O sermão de Mantega ao FMI
Incidente sobre ajuda à Grécia serve para mostrar plena sintonia entre os governos Dilma e Obama
Mantega aproveitou o mal-entendido com Paulo Nogueira Batista Jr., o representante brasileiro e de um punhado de outros países latino-americanos no Fundo Monetário Internacional, para dizer ao FMI que "o programa de resgate da Grécia e de outros países da periferia da zona euro precisa ser revisto de forma a permitir melhores oportunidades de recuperação para tais países" (refere-se, essencialmente, a Espanha e Portugal, além da Grécia).
Como se sabe, o programa do Fundo prevê duros ajustes que, em vez de resgatar tais países, ajudaram a afundá-los na recessão.
Nogueira Batista dissera a mesmíssima coisa, acrescentando que, no ritmo em que vão as coisas, a Grécia não conseguirá pagar suas dívidas e terá que recorrer a um novo calote, inclusive na dívida para com o FMI. A divergência se deu porque Nogueira Batista votou contra a liberação de mais uma fatia do socorro à Grécia, com o que Mantega não concordou.
É razoável supor que, na fase atual da economia brasileira, que não entusiasma ninguém além de Mantega e Dilma, o sermão do ministro ao Fundo pode parecer pretensioso. Não é.

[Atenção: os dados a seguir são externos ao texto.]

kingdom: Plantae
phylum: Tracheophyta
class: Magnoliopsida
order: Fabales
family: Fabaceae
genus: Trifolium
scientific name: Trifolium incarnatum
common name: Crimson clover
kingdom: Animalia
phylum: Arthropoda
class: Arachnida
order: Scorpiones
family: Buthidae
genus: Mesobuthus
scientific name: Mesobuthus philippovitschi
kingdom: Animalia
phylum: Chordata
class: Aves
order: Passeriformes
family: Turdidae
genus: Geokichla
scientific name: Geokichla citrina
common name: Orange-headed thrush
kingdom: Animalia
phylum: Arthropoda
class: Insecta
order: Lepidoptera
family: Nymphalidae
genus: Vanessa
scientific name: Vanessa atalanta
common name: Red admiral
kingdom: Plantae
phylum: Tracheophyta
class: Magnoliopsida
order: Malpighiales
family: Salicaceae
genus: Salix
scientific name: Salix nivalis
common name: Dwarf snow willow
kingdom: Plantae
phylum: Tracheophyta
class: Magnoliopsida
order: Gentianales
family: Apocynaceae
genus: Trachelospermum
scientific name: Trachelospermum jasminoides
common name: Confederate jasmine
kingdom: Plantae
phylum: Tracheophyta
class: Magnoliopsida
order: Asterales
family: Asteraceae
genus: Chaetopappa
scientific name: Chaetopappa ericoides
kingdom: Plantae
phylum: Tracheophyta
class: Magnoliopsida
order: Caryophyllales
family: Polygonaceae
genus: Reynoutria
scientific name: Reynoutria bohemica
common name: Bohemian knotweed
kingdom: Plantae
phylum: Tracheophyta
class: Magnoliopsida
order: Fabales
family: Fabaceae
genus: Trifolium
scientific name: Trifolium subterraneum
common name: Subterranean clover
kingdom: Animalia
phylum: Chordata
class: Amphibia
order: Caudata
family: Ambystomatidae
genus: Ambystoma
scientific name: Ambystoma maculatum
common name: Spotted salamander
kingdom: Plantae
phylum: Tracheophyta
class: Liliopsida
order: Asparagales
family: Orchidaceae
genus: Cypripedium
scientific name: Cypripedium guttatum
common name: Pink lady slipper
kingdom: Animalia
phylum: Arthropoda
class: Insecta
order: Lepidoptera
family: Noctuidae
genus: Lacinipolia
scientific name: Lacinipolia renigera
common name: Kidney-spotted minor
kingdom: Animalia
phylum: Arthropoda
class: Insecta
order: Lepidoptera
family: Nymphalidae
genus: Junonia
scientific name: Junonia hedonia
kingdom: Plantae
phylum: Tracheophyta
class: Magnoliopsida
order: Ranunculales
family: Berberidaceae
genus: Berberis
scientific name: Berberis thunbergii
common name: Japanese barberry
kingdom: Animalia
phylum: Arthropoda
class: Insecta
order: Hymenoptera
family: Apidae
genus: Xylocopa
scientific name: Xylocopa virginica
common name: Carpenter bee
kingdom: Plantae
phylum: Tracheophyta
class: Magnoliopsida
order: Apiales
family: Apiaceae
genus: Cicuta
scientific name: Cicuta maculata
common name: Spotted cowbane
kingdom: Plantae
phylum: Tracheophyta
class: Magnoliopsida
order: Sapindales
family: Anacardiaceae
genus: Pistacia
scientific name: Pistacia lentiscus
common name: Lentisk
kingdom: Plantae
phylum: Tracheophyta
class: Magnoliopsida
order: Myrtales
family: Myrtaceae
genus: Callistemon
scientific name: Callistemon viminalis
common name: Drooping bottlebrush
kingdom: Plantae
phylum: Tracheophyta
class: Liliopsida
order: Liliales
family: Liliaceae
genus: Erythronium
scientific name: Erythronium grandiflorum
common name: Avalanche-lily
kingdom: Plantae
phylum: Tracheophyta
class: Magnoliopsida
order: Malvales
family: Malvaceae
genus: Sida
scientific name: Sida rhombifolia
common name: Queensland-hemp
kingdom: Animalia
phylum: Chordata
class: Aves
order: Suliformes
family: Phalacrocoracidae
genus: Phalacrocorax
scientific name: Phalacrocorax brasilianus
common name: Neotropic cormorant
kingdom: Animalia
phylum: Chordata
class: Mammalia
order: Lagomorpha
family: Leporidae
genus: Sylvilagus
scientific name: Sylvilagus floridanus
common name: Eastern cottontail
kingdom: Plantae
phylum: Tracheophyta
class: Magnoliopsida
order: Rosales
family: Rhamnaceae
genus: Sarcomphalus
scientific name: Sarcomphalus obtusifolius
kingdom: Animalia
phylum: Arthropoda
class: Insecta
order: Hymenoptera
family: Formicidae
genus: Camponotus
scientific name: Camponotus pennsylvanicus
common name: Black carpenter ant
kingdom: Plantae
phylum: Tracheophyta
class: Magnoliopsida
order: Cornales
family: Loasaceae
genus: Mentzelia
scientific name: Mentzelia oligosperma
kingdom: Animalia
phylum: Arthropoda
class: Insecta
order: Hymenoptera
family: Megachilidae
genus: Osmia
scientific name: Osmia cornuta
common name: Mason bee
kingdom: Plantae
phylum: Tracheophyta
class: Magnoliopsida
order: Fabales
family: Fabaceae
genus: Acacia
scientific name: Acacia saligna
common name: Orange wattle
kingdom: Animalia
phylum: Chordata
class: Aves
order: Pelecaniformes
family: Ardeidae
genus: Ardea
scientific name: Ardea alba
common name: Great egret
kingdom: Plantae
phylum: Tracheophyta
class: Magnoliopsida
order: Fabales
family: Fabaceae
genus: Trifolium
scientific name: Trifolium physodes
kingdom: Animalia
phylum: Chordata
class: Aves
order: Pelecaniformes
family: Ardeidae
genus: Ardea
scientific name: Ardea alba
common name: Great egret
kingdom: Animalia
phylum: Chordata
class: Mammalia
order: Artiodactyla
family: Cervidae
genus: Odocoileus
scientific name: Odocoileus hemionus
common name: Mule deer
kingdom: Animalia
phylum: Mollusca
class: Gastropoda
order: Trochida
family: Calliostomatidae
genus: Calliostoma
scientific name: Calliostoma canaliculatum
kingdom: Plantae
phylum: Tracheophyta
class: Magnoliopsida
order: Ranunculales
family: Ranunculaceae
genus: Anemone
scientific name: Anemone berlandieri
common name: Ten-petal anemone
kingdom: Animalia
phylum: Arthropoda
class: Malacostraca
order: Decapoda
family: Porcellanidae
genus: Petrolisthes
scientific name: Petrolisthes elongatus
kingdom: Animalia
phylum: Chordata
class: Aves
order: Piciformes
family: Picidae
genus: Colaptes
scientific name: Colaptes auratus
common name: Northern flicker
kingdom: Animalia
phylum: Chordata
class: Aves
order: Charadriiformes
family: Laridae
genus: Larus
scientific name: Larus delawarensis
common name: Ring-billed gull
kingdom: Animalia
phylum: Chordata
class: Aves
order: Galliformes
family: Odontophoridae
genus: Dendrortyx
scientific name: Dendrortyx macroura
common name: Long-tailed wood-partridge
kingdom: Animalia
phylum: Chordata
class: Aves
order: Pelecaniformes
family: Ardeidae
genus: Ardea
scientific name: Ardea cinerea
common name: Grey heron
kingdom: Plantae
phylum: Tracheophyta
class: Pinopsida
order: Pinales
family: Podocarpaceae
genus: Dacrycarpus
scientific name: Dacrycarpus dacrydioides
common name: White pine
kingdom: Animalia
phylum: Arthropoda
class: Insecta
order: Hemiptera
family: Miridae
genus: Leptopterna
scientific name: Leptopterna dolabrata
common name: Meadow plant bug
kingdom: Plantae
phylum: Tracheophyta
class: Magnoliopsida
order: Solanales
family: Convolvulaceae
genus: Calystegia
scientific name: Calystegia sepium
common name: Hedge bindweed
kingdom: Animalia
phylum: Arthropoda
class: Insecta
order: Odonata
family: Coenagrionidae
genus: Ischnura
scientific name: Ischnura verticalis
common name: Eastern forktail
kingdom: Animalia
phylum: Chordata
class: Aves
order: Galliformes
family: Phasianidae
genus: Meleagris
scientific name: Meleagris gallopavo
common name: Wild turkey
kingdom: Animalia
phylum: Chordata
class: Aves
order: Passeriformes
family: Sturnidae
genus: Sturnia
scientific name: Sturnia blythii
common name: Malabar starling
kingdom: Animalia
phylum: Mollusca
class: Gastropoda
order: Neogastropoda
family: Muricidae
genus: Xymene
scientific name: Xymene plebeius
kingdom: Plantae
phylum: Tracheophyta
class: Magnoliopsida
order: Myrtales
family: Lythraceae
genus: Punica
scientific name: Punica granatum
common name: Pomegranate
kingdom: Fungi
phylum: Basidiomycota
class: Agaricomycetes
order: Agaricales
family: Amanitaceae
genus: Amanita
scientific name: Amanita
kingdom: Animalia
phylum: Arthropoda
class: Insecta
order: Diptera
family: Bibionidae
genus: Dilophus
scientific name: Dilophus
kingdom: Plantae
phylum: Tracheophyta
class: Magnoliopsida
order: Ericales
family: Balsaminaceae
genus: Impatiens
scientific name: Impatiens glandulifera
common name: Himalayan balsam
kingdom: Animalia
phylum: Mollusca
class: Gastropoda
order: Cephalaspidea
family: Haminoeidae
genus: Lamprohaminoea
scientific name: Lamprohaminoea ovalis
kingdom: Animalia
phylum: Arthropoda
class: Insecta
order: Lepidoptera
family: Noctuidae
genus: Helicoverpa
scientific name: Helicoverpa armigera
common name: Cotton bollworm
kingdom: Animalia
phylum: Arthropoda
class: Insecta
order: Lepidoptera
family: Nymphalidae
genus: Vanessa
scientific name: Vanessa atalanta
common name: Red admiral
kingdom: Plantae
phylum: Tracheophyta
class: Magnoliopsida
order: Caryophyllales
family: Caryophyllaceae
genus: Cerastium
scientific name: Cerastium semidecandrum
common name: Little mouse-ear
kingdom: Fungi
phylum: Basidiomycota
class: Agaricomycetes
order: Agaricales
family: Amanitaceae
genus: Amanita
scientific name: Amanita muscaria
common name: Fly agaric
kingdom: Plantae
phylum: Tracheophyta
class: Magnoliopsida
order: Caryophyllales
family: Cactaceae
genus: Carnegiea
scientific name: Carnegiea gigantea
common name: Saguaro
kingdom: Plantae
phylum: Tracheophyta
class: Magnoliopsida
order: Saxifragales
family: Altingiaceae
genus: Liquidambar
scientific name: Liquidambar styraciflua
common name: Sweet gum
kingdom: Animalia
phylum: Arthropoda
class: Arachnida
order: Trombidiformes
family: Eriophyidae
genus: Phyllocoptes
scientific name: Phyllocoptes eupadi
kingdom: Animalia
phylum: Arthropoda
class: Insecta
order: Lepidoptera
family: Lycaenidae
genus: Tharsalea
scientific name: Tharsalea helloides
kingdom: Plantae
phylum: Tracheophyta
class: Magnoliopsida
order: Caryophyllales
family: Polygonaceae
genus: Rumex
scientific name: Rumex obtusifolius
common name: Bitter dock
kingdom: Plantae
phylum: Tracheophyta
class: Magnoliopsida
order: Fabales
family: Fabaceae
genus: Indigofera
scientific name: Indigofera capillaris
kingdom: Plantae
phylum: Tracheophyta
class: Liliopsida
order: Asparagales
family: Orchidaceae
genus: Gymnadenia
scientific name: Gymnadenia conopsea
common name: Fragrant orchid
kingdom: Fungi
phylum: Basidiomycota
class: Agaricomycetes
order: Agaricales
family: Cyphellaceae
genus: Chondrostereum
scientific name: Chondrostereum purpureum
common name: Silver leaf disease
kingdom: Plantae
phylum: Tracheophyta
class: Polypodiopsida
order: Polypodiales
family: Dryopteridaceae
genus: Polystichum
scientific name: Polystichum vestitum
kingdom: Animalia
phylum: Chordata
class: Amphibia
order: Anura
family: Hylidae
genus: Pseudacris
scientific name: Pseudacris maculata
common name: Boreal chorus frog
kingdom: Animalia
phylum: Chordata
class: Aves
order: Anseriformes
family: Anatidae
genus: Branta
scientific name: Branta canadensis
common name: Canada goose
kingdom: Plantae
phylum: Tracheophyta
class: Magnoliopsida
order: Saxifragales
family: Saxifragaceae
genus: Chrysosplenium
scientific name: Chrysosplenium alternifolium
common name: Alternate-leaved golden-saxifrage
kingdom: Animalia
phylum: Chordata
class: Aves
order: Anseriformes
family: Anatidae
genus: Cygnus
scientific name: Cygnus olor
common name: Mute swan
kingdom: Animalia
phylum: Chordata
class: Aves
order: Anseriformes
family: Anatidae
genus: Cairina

O programa para a Grécia é de fato um tremendo fracasso. Algumas provas: o país está entrando no sexto ano de recessão, com o que sua economia sofrerá, no total, uma retração de um quarto, coisa que só países em guerra conhecem; em maio, o desemprego bateu de novo o recorde, atingindo 27,6%, outro indicador que só mesmo catástrofes conseguem produzir; a dívida, que, no momento do pacote de resgate, girava em torno de 163% do PIB, vai bater neste ano em 176%.
Mesmo que o sermão de Mantega fosse pretensioso, estaria em companhia ilustre, a do presidente Barack Obama. Ao receber o primeiro-ministro grego, Antonis Samaras, na quinta-feira, Obama também constatou que "políticas focadas só em redução de gastos não ajudariam a Grécia a retornar à prosperidade econômica".
O presidente norte-americano não nega a importância do ajuste fiscal, mas diz que igualmente importante é o foco em crescimento e em emprego.
Vê-se, pois, que, a dois meses do encontro que terão na Casa Branca, em outubro, os governos Dilma e Obama continuam em plena sintonia no campo econômico, divergências sobre espionagem à parte.
No fundo, repete-se uma situação que vem sendo recorrente nas cúpulas recentes do G20: os Estados Unidos, com apoio integral do Brasil, pressionando a Europa para um arranjo capaz de combinar austeridade com crescimento econômico.
O problema é que nem Obama nem Dilma nem Mantega conseguiram pôr de pé uma proposta que seja capaz de devolver o crescimento aos países que estão em crise ou de acelerar o crescimento em seus próprios países.